> **The problem**:
Reproduce every line of the listing below word for word, with the pictures left out.

[Stored data entries]
================

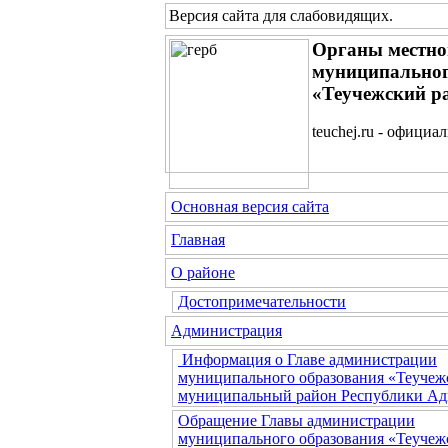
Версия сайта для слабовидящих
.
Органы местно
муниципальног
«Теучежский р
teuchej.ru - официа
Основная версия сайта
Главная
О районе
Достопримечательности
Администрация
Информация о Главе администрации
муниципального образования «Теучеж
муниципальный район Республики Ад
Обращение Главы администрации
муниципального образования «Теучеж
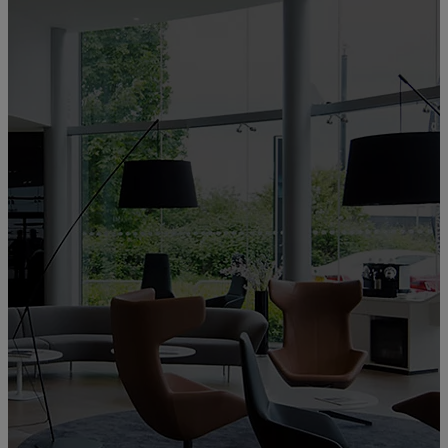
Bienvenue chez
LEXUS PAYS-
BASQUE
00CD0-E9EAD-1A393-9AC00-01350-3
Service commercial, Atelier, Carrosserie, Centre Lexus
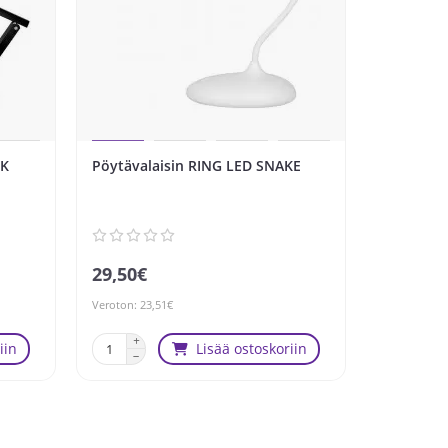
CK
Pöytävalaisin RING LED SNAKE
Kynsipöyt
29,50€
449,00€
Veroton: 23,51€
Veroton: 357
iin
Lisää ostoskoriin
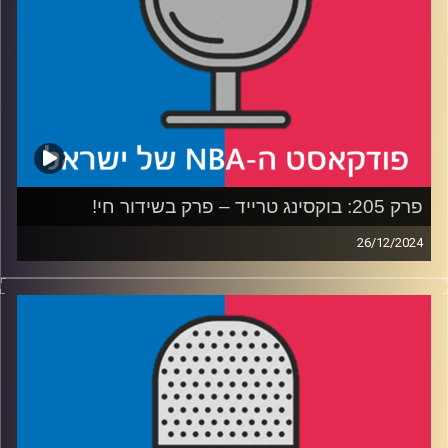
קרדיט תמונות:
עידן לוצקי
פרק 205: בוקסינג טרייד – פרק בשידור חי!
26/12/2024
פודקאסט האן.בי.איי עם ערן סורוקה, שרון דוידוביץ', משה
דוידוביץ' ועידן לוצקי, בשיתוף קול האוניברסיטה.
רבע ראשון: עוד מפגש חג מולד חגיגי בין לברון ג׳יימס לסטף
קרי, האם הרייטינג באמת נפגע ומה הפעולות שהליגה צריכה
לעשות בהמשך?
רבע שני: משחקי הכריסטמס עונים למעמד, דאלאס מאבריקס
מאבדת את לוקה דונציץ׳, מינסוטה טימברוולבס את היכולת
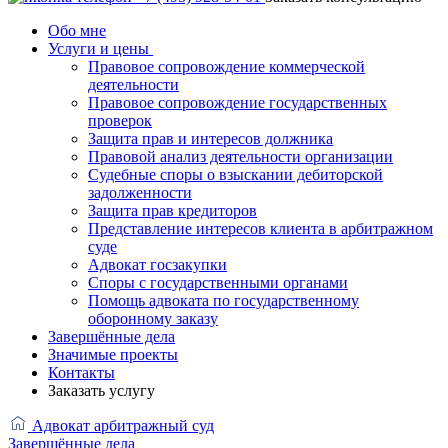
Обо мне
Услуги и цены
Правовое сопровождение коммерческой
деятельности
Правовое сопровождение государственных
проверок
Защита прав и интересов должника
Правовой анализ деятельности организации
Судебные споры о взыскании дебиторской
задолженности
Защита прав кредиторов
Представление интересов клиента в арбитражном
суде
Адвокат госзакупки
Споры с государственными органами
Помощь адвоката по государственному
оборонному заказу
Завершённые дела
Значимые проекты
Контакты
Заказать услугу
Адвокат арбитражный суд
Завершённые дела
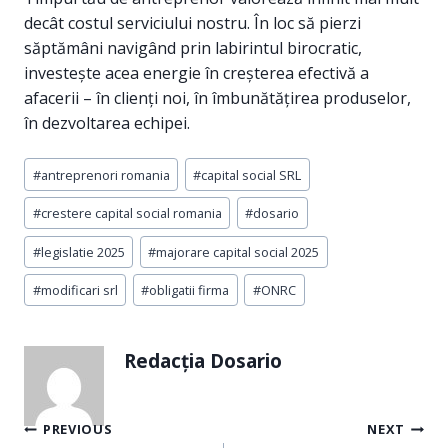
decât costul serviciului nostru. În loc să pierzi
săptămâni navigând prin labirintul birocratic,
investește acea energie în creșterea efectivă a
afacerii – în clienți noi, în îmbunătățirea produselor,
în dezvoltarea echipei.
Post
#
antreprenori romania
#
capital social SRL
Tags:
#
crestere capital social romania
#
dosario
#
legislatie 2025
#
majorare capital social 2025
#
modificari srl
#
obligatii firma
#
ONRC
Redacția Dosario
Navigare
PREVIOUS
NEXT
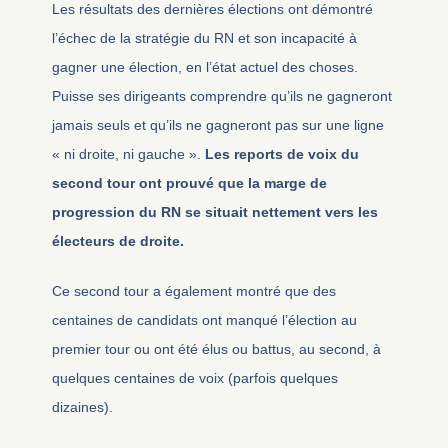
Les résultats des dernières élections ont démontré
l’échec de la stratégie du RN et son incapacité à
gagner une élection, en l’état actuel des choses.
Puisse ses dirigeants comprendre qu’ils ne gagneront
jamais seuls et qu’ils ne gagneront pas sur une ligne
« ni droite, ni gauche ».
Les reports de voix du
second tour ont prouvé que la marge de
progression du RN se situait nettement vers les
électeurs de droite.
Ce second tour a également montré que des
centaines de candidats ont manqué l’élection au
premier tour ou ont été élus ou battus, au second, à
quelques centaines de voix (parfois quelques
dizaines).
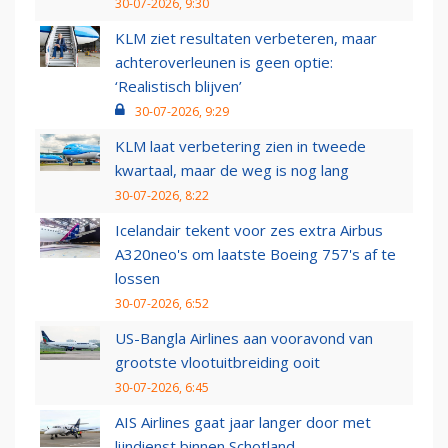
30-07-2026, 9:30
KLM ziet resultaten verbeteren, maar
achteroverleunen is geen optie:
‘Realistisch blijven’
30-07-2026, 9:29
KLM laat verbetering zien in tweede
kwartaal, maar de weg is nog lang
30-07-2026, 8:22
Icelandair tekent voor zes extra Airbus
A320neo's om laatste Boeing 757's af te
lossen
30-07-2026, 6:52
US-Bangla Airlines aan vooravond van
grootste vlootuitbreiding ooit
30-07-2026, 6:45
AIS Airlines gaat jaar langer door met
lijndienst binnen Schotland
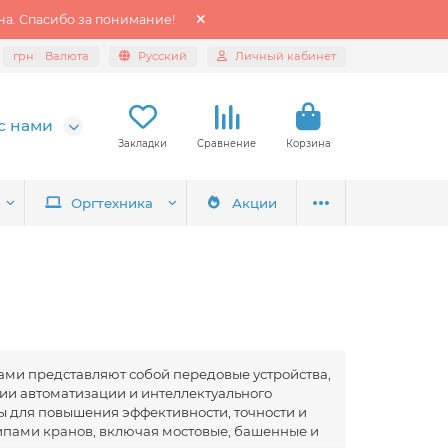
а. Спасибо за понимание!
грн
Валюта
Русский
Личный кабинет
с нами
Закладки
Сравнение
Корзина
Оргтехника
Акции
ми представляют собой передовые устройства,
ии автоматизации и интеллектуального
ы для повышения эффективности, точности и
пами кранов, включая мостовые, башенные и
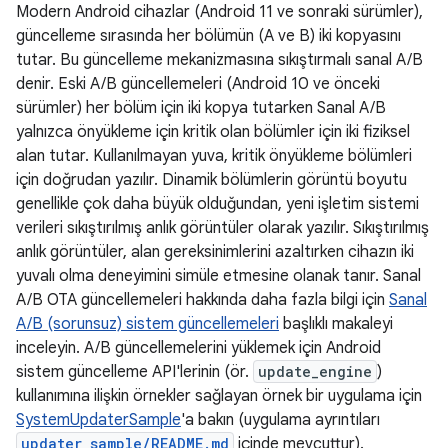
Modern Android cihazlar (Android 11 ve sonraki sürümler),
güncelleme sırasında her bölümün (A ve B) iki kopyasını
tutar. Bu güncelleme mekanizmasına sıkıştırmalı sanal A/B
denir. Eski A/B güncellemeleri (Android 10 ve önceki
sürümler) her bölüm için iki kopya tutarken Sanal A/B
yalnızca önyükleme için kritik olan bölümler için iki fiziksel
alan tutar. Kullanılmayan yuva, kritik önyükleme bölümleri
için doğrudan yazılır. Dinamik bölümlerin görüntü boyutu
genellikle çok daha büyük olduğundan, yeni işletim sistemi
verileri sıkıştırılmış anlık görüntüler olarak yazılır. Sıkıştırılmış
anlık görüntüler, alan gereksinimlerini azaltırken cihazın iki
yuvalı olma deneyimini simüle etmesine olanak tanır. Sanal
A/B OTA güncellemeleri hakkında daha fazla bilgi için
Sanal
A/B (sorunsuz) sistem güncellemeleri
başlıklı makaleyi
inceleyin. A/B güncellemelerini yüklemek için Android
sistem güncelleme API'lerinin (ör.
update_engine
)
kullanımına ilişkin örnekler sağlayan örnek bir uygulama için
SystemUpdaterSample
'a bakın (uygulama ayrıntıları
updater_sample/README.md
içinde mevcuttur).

================

> **Task solution**:
Версия сайта для слабовидящих
.
Органы местно
муниципальног
«Теучежский р
teuchej.ru - официа
Основная версия сайта
Главная
О районе
Достопримечательности
Администрация
Информация о Главе администрации
муниципального образования «Теучеж
муниципальный район Республики Ад
Обращение Главы администрации
муниципального образования «Теучеж
Bienvenue chez
LEXUS PAYS-
BASQUE
00CD0-E9EAD-1A393-9AC00-01350-3
Service commercial, Atelier, Carrosserie, Centre Lexus
CK
Pöytävalaisin RING LED SNAKE
Kynsipöyt
29,50€
449,00€
Veroton: 23,51€
Veroton: 357
iin
Lisää ostoskoriin
קרדיט תמונות:
עידן לוצקי
פרק 205: בוקסינג טרייד – פרק בשידור חי!
26/12/2024
פודקאסט האן.בי.איי עם ערן סורוקה, שרון דוידוביץ', משה
דוידוביץ' ועידן לוצקי, בשיתוף קול האוניברסיטה.
רבע ראשון: עוד מפגש חג מולד חגיגי בין לברון ג׳יימס לסטף
קרי, האם הרייטינג באמת נפגע ומה הפעולות שהליגה צריכה
לעשות בהמשך?
רבע שני: משחקי הכריסטמס עונים למעמד, דאלאס מאבריקס
מאבדת את לוקה דונציץ׳, מינסוטה טימברוולבס את היכולת
Обо мне
Услуги и цены
Правовое сопровождение коммерческой
деятельности
Правовое сопровождение государственных
проверок
Защита прав и интересов должника
Правовой анализ деятельности организации
Судебные споры о взыскании дебиторской
задолженности
Защита прав кредиторов
Представление интересов клиента в арбитражном
суде
Адвокат госзакупки
Споры с государственными органами
Помощь адвоката по государственному
оборонному заказу
Завершённые дела
Значимые проекты
Контакты
Заказать услугу
Адвокат арбитражный суд
Завершённые дела
decât costul serviciului nostru. În loc să pierzi
săptămâni navigând prin labirintul birocratic,
investește acea energie în creșterea efectivă a
afacerii – în clienți noi, în îmbunătățirea produselor,
în dezvoltarea echipei.
Post
#
antreprenori romania
#
capital social SRL
Tags:
#
crestere capital social romania
#
dosario
#
legislatie 2025
#
majorare capital social 2025
#
modificari srl
#
obligatii firma
#
ONRC
Redacția Dosario
Navigare
PREVIOUS
NEXT
Les résultats des dernières élections ont démontré
l’échec de la stratégie du RN et son incapacité à
gagner une élection, en l’état actuel des choses.
Puisse ses dirigeants comprendre qu’ils ne gagneront
jamais seuls et qu’ils ne gagneront pas sur une ligne
« ni droite, ni gauche ».
Les reports de voix du
second tour ont prouvé que la marge de
progression du RN se situait nettement vers les
électeurs de droite.
Ce second tour a également montré que des
centaines de candidats ont manqué l’élection au
premier tour ou ont été élus ou battus, au second, à
quelques centaines de voix (parfois quelques
dizaines).
30-07-2026, 9:30
KLM ziet resultaten verbeteren, maar
achteroverleunen is geen optie:
‘Realistisch blijven’
30-07-2026, 9:29
KLM laat verbetering zien in tweede
kwartaal, maar de weg is nog lang
30-07-2026, 8:22
Icelandair tekent voor zes extra Airbus
A320neo's om laatste Boeing 757's af te
lossen
30-07-2026, 6:52
US-Bangla Airlines aan vooravond van
grootste vlootuitbreiding ooit
30-07-2026, 6:45
AIS Airlines gaat jaar langer door met
lijndienst binnen Schotland
а. Спасибо за понимание!
грн
Валюта
Русский
Личный кабинет
с нами
Закладки
Сравнение
Корзина
Оргтехника
Акции
ми представляют собой передовые устройства,
ии автоматизации и интеллектуального
ы для повышения эффективности, точности и
пами кранов, включая мостовые, башенные и
Modern Android cihazlar (Android 11 ve sonraki sürümler),
güncelleme sırasında her bölümün (A ve B) iki kopyasını
tutar. Bu güncelleme mekanizmasına sıkıştırmalı sanal A/B
denir. Eski A/B güncellemeleri (Android 10 ve önceki
sürümler) her bölüm için iki kopya tutarken Sanal A/B
yalnızca önyükleme için kritik olan bölümler için iki fiziksel
alan tutar. Kullanılmayan yuva, kritik önyükleme bölümleri
için doğrudan yazılır. Dinamik bölümlerin görüntü boyutu
genellikle çok daha büyük olduğundan, yeni işletim sistemi
verileri sıkıştırılmış anlık görüntüler olarak yazılır. Sıkıştırılmış
anlık görüntüler, alan gereksinimlerini azaltırken cihazın iki
yuvalı olma deneyimini simüle etmesine olanak tanır. Sanal
A/B OTA güncellemeleri hakkında daha fazla bilgi için
Sanal
A/B (sorunsuz) sistem güncellemeleri
başlıklı makaleyi
inceleyin. A/B güncellemelerini yüklemek için Android
sistem güncelleme API'lerinin (ör.
update_engine
)
kullanımına ilişkin örnekler sağlayan örnek bir uygulama için
SystemUpdaterSample
'a bakın (uygulama ayrıntıları
updater_sample/README.md
içinde mevcuttur).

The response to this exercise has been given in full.